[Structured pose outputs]

┄┄┄┄┄┄┄┄┄┄┄┄┄┄┄┄┄┄┄┄

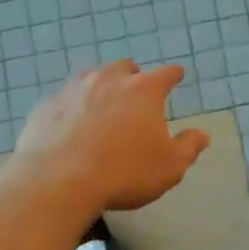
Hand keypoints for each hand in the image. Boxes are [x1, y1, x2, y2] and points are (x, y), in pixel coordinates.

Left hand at [14, 61, 209, 211]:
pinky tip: (69, 123)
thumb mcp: (170, 167)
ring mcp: (73, 90)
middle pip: (125, 68)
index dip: (173, 75)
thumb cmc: (125, 172)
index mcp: (143, 91)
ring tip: (102, 102)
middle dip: (133, 76)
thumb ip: (189, 148)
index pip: (166, 74)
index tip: (177, 75)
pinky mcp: (46, 106)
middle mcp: (109, 80)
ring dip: (100, 85)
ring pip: (91, 76)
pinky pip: (63, 99)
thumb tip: (202, 134)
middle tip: (136, 91)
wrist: (58, 182)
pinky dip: (71, 106)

┄┄┄┄┄┄┄┄┄┄┄┄┄┄┄┄┄┄┄┄

Work to be completed - Could you output every record above exactly as it appears, without the pictures?

Response to the task -
Hand keypoints for each hand in the image. Boxes are [x1, y1, x2, y2] and points are (x, y), in pixel coordinates.

Left hand at [14, 61, 209, 211]:
pinky tip: (69, 123)
thumb mcp: (170, 167)
ring mcp: (73, 90)
middle pip: (125, 68)
index dip: (173, 75)
thumb cmc: (125, 172)
index mcp: (143, 91)
ring tip: (102, 102)
middle dip: (133, 76)
thumb ip: (189, 148)
index pip: (166, 74)
index tip: (177, 75)
pinky mcp: (46, 106)
middle mcp: (109, 80)
ring dip: (100, 85)
ring pip: (91, 76)
pinky pip: (63, 99)
thumb tip: (202, 134)
middle tip: (136, 91)
wrist: (58, 182)
pinky dip: (71, 106)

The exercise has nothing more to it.